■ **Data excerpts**
------
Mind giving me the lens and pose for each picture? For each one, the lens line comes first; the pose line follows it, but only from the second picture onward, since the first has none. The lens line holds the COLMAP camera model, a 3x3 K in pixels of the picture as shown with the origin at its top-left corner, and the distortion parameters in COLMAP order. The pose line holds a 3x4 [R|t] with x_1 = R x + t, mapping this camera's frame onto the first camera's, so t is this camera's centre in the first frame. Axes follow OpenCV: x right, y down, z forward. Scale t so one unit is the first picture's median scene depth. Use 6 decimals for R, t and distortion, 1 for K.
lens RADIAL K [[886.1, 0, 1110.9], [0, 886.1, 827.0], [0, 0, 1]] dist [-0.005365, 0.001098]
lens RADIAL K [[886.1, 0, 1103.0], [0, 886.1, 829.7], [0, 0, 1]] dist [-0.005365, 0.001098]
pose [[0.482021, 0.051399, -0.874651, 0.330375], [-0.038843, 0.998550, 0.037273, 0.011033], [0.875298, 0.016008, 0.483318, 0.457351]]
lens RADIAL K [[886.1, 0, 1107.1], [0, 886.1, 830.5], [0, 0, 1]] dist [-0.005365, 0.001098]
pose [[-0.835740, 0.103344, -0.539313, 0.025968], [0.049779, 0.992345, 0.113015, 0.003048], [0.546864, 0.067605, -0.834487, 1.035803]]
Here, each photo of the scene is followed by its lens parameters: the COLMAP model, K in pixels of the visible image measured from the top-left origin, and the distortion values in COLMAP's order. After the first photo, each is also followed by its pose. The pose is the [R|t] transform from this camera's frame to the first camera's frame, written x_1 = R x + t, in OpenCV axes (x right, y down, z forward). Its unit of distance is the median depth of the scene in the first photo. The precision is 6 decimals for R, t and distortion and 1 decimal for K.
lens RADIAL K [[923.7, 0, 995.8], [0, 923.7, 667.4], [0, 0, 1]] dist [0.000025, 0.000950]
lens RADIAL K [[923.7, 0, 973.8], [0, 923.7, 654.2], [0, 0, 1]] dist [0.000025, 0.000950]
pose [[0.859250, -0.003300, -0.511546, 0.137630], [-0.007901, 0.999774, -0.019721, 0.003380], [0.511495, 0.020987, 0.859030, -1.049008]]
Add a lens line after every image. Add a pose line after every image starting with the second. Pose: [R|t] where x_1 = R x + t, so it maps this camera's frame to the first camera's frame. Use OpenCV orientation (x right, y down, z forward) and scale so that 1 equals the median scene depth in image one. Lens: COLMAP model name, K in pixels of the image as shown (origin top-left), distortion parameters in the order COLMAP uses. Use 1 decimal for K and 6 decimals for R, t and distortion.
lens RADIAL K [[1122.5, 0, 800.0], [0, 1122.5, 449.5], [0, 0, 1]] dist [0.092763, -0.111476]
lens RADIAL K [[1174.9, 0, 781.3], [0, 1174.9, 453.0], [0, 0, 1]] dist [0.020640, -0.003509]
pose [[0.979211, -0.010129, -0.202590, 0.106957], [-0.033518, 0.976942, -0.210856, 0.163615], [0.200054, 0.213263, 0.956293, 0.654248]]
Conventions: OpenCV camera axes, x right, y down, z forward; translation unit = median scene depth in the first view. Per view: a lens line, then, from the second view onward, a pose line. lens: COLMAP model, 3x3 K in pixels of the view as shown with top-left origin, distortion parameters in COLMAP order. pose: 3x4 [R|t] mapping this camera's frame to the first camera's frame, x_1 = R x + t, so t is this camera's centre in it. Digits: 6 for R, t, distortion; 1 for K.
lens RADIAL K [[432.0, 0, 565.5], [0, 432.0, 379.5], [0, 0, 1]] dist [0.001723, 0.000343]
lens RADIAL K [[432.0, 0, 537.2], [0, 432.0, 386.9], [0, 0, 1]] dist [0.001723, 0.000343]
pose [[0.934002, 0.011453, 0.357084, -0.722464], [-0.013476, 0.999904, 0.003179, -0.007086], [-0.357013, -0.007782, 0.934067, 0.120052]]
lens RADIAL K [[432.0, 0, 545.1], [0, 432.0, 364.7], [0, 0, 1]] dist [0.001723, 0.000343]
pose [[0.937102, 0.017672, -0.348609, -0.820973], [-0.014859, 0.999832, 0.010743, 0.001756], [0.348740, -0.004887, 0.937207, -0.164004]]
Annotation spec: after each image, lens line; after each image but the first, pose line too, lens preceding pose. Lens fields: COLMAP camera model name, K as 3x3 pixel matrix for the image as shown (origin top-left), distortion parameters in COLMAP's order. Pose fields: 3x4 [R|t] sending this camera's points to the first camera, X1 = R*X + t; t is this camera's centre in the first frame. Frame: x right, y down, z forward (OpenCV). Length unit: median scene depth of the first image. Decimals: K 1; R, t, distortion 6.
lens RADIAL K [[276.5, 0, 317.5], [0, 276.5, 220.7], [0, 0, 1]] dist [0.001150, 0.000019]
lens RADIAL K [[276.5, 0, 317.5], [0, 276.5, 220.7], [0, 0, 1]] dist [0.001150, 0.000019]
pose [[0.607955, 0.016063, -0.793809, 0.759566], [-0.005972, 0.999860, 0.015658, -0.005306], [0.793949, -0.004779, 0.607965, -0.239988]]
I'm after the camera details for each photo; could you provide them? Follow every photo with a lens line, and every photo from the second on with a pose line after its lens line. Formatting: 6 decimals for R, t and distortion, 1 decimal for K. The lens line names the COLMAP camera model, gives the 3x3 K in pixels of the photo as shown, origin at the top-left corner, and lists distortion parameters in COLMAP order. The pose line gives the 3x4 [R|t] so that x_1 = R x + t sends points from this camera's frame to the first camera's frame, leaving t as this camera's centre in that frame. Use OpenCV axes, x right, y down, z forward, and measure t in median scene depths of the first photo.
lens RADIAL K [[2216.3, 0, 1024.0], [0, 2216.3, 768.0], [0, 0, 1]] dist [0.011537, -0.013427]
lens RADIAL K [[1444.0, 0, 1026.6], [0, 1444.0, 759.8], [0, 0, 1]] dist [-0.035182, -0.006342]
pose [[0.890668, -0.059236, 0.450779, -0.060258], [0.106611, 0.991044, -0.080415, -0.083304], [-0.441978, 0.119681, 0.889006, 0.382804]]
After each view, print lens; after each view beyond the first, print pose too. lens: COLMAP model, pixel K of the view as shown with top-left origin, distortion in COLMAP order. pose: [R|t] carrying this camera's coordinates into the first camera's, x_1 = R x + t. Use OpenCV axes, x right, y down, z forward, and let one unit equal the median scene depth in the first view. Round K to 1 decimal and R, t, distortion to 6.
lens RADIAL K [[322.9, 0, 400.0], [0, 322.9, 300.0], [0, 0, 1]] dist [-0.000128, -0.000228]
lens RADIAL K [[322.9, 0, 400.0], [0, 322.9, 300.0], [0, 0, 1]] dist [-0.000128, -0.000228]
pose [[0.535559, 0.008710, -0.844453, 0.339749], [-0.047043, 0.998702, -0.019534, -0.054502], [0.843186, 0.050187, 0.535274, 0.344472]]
------
■ **Exercise**
Copy out all of the data above verbatim, line by line, with no changes.

■ **Completed exercise**
Mind giving me the lens and pose for each picture? For each one, the lens line comes first; the pose line follows it, but only from the second picture onward, since the first has none. The lens line holds the COLMAP camera model, a 3x3 K in pixels of the picture as shown with the origin at its top-left corner, and the distortion parameters in COLMAP order. The pose line holds a 3x4 [R|t] with x_1 = R x + t, mapping this camera's frame onto the first camera's, so t is this camera's centre in the first frame. Axes follow OpenCV: x right, y down, z forward. Scale t so one unit is the first picture's median scene depth. Use 6 decimals for R, t and distortion, 1 for K.
lens RADIAL K [[886.1, 0, 1110.9], [0, 886.1, 827.0], [0, 0, 1]] dist [-0.005365, 0.001098]
lens RADIAL K [[886.1, 0, 1103.0], [0, 886.1, 829.7], [0, 0, 1]] dist [-0.005365, 0.001098]
pose [[0.482021, 0.051399, -0.874651, 0.330375], [-0.038843, 0.998550, 0.037273, 0.011033], [0.875298, 0.016008, 0.483318, 0.457351]]
lens RADIAL K [[886.1, 0, 1107.1], [0, 886.1, 830.5], [0, 0, 1]] dist [-0.005365, 0.001098]
pose [[-0.835740, 0.103344, -0.539313, 0.025968], [0.049779, 0.992345, 0.113015, 0.003048], [0.546864, 0.067605, -0.834487, 1.035803]]
Here, each photo of the scene is followed by its lens parameters: the COLMAP model, K in pixels of the visible image measured from the top-left origin, and the distortion values in COLMAP's order. After the first photo, each is also followed by its pose. The pose is the [R|t] transform from this camera's frame to the first camera's frame, written x_1 = R x + t, in OpenCV axes (x right, y down, z forward). Its unit of distance is the median depth of the scene in the first photo. The precision is 6 decimals for R, t and distortion and 1 decimal for K.
lens RADIAL K [[923.7, 0, 995.8], [0, 923.7, 667.4], [0, 0, 1]] dist [0.000025, 0.000950]
lens RADIAL K [[923.7, 0, 973.8], [0, 923.7, 654.2], [0, 0, 1]] dist [0.000025, 0.000950]
pose [[0.859250, -0.003300, -0.511546, 0.137630], [-0.007901, 0.999774, -0.019721, 0.003380], [0.511495, 0.020987, 0.859030, -1.049008]]
Add a lens line after every image. Add a pose line after every image starting with the second. Pose: [R|t] where x_1 = R x + t, so it maps this camera's frame to the first camera's frame. Use OpenCV orientation (x right, y down, z forward) and scale so that 1 equals the median scene depth in image one. Lens: COLMAP model name, K in pixels of the image as shown (origin top-left), distortion parameters in the order COLMAP uses. Use 1 decimal for K and 6 decimals for R, t and distortion.
lens RADIAL K [[1122.5, 0, 800.0], [0, 1122.5, 449.5], [0, 0, 1]] dist [0.092763, -0.111476]
lens RADIAL K [[1174.9, 0, 781.3], [0, 1174.9, 453.0], [0, 0, 1]] dist [0.020640, -0.003509]
pose [[0.979211, -0.010129, -0.202590, 0.106957], [-0.033518, 0.976942, -0.210856, 0.163615], [0.200054, 0.213263, 0.956293, 0.654248]]
Conventions: OpenCV camera axes, x right, y down, z forward; translation unit = median scene depth in the first view. Per view: a lens line, then, from the second view onward, a pose line. lens: COLMAP model, 3x3 K in pixels of the view as shown with top-left origin, distortion parameters in COLMAP order. pose: 3x4 [R|t] mapping this camera's frame to the first camera's frame, x_1 = R x + t, so t is this camera's centre in it. Digits: 6 for R, t, distortion; 1 for K.
lens RADIAL K [[432.0, 0, 565.5], [0, 432.0, 379.5], [0, 0, 1]] dist [0.001723, 0.000343]
lens RADIAL K [[432.0, 0, 537.2], [0, 432.0, 386.9], [0, 0, 1]] dist [0.001723, 0.000343]
pose [[0.934002, 0.011453, 0.357084, -0.722464], [-0.013476, 0.999904, 0.003179, -0.007086], [-0.357013, -0.007782, 0.934067, 0.120052]]
lens RADIAL K [[432.0, 0, 545.1], [0, 432.0, 364.7], [0, 0, 1]] dist [0.001723, 0.000343]
pose [[0.937102, 0.017672, -0.348609, -0.820973], [-0.014859, 0.999832, 0.010743, 0.001756], [0.348740, -0.004887, 0.937207, -0.164004]]
Annotation spec: after each image, lens line; after each image but the first, pose line too, lens preceding pose. Lens fields: COLMAP camera model name, K as 3x3 pixel matrix for the image as shown (origin top-left), distortion parameters in COLMAP's order. Pose fields: 3x4 [R|t] sending this camera's points to the first camera, X1 = R*X + t; t is this camera's centre in the first frame. Frame: x right, y down, z forward (OpenCV). Length unit: median scene depth of the first image. Decimals: K 1; R, t, distortion 6.
lens RADIAL K [[276.5, 0, 317.5], [0, 276.5, 220.7], [0, 0, 1]] dist [0.001150, 0.000019]
lens RADIAL K [[276.5, 0, 317.5], [0, 276.5, 220.7], [0, 0, 1]] dist [0.001150, 0.000019]
pose [[0.607955, 0.016063, -0.793809, 0.759566], [-0.005972, 0.999860, 0.015658, -0.005306], [0.793949, -0.004779, 0.607965, -0.239988]]
I'm after the camera details for each photo; could you provide them? Follow every photo with a lens line, and every photo from the second on with a pose line after its lens line. Formatting: 6 decimals for R, t and distortion, 1 decimal for K. The lens line names the COLMAP camera model, gives the 3x3 K in pixels of the photo as shown, origin at the top-left corner, and lists distortion parameters in COLMAP order. The pose line gives the 3x4 [R|t] so that x_1 = R x + t sends points from this camera's frame to the first camera's frame, leaving t as this camera's centre in that frame. Use OpenCV axes, x right, y down, z forward, and measure t in median scene depths of the first photo.
lens RADIAL K [[2216.3, 0, 1024.0], [0, 2216.3, 768.0], [0, 0, 1]] dist [0.011537, -0.013427]
lens RADIAL K [[1444.0, 0, 1026.6], [0, 1444.0, 759.8], [0, 0, 1]] dist [-0.035182, -0.006342]
pose [[0.890668, -0.059236, 0.450779, -0.060258], [0.106611, 0.991044, -0.080415, -0.083304], [-0.441978, 0.119681, 0.889006, 0.382804]]
After each view, print lens; after each view beyond the first, print pose too. lens: COLMAP model, pixel K of the view as shown with top-left origin, distortion in COLMAP order. pose: [R|t] carrying this camera's coordinates into the first camera's, x_1 = R x + t. Use OpenCV axes, x right, y down, z forward, and let one unit equal the median scene depth in the first view. Round K to 1 decimal and R, t, distortion to 6.
lens RADIAL K [[322.9, 0, 400.0], [0, 322.9, 300.0], [0, 0, 1]] dist [-0.000128, -0.000228]
lens RADIAL K [[322.9, 0, 400.0], [0, 322.9, 300.0], [0, 0, 1]] dist [-0.000128, -0.000228]
pose [[0.535559, 0.008710, -0.844453, 0.339749], [-0.047043, 0.998702, -0.019534, -0.054502], [0.843186, 0.050187, 0.535274, 0.344472]]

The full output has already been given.